TASK ITEM. Return every line of the records below that contains the word "werden".
#####
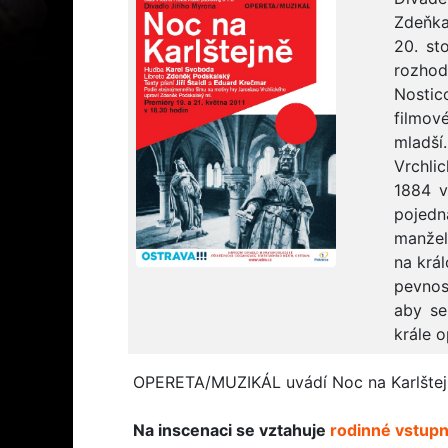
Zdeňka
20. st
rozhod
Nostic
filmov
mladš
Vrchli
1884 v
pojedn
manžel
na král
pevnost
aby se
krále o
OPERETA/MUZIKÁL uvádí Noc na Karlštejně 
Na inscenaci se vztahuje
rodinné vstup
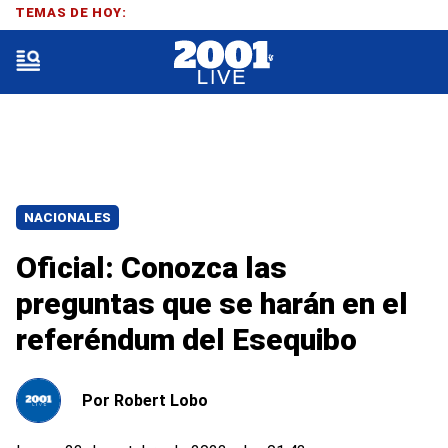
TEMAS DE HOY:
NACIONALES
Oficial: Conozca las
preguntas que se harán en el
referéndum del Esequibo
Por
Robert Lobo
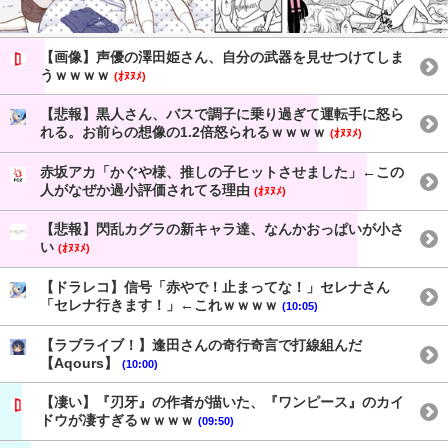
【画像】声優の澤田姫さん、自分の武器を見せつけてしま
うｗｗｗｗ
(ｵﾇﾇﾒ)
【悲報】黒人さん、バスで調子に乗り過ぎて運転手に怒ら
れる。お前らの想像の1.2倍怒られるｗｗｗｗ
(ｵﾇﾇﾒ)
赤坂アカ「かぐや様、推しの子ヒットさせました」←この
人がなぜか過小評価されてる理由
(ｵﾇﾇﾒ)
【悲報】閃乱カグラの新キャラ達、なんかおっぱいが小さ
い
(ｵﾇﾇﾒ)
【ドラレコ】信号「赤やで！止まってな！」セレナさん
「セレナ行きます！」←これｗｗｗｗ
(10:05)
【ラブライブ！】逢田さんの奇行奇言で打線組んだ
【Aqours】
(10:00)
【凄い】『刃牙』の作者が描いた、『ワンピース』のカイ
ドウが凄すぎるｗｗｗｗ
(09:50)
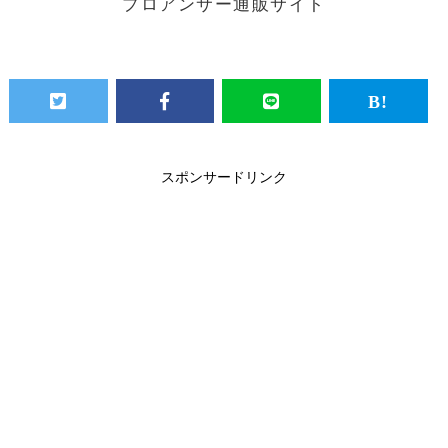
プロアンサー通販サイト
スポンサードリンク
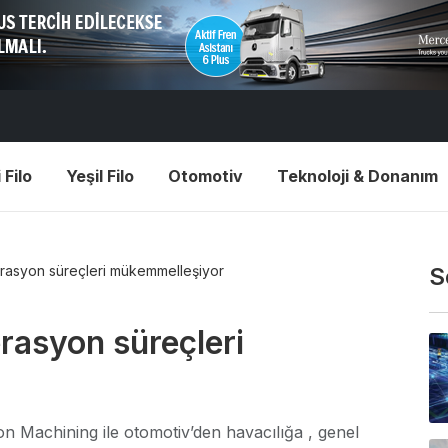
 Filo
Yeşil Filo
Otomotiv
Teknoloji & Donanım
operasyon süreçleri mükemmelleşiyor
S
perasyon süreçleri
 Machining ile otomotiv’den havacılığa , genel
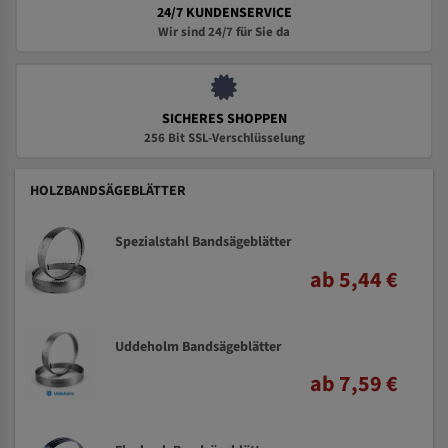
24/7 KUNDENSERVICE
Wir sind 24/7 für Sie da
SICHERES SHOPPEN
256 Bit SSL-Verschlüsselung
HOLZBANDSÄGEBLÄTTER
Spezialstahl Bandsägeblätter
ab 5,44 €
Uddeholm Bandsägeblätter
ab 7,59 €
#####
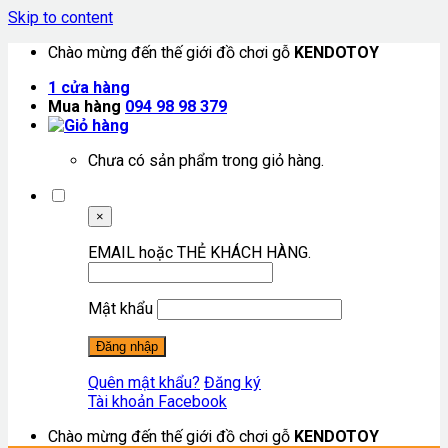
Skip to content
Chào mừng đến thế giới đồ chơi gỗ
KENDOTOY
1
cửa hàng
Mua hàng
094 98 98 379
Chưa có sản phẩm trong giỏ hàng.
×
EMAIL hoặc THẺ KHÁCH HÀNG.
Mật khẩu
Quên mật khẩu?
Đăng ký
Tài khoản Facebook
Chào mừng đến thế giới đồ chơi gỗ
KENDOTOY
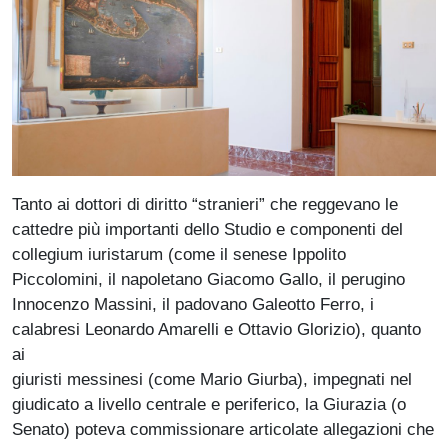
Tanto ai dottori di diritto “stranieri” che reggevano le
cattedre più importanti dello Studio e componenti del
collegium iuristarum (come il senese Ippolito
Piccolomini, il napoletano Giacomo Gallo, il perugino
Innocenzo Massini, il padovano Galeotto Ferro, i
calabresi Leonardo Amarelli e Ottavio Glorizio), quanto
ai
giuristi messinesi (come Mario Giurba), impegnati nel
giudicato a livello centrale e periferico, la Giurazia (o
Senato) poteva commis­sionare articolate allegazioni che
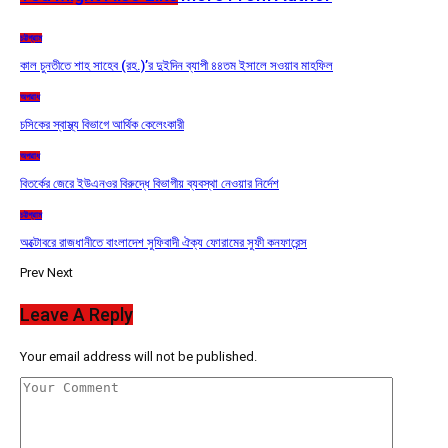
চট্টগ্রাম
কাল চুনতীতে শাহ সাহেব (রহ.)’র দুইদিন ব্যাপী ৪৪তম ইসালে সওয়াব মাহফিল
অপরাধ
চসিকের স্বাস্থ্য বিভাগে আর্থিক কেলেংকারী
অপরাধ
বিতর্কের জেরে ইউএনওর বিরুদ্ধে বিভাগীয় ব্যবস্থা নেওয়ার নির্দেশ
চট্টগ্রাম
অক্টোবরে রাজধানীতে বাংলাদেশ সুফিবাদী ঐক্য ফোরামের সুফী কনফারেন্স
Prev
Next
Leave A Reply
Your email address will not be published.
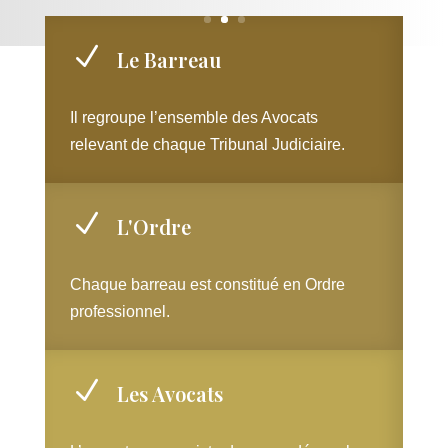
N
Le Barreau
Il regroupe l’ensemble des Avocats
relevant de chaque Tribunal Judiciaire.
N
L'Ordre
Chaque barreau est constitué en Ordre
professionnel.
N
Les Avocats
#####
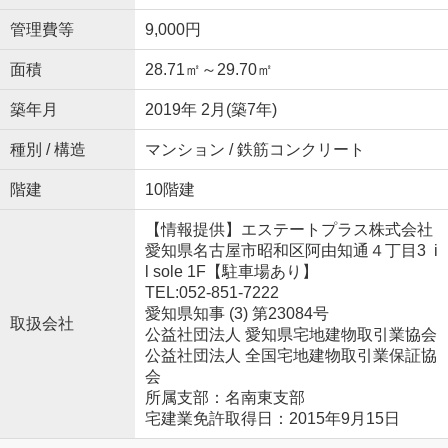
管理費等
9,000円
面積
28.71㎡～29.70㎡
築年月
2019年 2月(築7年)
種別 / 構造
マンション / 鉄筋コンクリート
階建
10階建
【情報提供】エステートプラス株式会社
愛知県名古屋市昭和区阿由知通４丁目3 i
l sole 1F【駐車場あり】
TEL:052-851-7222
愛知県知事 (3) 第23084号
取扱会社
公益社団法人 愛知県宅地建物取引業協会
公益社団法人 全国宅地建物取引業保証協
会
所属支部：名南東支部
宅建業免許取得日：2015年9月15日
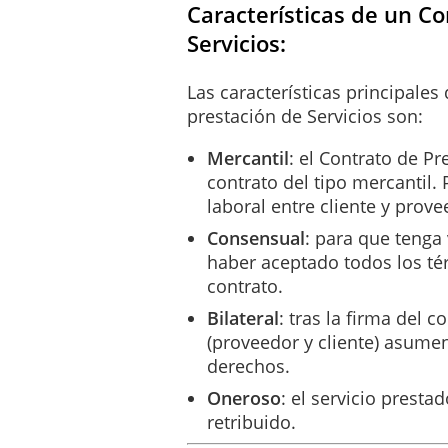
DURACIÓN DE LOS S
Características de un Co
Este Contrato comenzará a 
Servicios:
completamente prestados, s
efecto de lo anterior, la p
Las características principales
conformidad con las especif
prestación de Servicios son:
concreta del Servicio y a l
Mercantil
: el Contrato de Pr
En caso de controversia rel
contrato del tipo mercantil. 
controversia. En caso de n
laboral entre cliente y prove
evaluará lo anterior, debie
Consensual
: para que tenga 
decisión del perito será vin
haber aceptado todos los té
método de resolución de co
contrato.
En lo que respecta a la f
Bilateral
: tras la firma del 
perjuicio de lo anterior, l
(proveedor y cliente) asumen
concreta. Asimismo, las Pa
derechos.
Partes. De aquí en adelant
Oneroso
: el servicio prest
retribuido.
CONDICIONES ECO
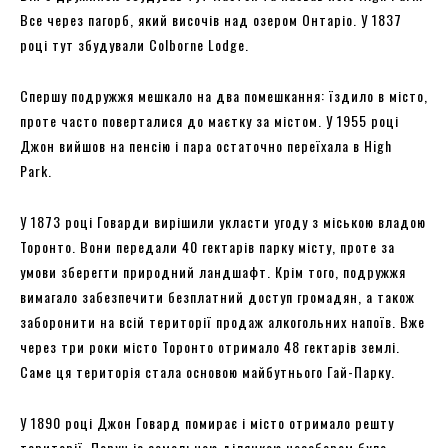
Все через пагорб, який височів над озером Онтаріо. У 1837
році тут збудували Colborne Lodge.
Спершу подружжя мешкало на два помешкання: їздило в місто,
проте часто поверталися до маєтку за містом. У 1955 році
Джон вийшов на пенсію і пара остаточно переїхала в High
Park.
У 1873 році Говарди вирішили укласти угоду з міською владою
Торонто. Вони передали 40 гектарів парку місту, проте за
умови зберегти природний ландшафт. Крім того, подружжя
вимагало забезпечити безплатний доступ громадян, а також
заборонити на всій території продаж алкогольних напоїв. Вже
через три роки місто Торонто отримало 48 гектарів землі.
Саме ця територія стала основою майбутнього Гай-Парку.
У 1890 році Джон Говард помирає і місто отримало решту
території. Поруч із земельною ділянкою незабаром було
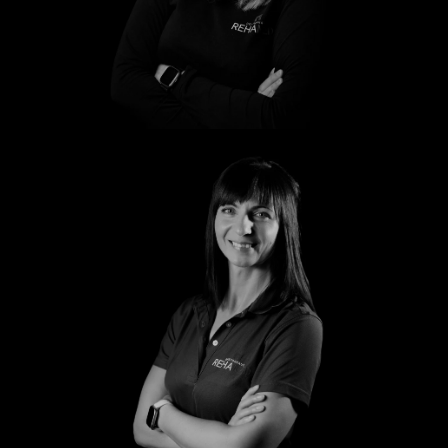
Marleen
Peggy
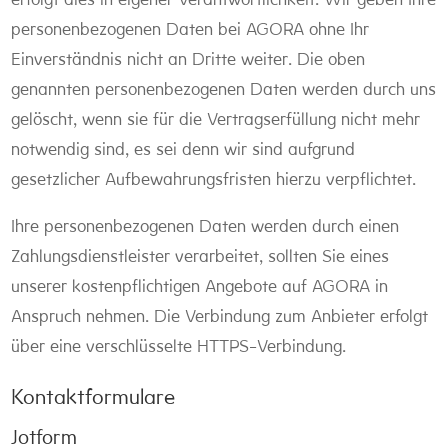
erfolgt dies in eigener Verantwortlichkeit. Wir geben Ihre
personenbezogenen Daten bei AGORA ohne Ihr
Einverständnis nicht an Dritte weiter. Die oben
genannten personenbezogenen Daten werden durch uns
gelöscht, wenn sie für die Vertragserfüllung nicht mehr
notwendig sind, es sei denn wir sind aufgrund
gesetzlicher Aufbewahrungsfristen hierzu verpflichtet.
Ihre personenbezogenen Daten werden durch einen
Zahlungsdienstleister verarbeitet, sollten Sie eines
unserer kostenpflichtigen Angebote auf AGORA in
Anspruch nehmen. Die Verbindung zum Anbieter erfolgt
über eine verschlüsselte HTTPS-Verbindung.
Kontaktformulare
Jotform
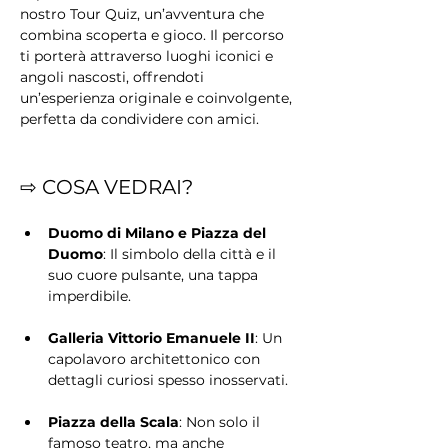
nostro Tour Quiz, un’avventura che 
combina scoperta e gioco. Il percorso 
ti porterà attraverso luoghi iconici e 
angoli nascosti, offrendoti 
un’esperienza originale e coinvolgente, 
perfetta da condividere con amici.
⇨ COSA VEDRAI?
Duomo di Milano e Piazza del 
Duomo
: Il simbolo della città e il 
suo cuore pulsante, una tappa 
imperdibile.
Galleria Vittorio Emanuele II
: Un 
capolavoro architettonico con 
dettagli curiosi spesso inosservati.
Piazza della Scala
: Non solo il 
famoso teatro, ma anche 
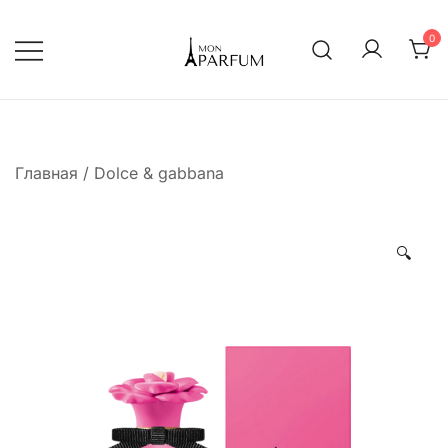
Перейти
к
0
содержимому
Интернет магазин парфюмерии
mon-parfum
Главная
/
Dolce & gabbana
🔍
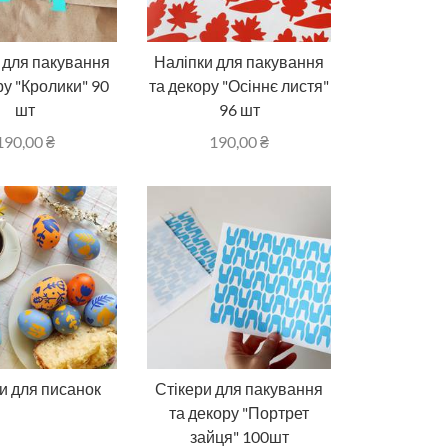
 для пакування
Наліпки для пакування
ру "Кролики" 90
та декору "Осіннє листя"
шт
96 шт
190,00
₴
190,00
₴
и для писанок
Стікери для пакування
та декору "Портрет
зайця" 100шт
#####
ANSWER TO THE EXERCISE.
genannten personenbezogenen Daten werden durch uns
Ihre personenbezogenen Daten werden durch einen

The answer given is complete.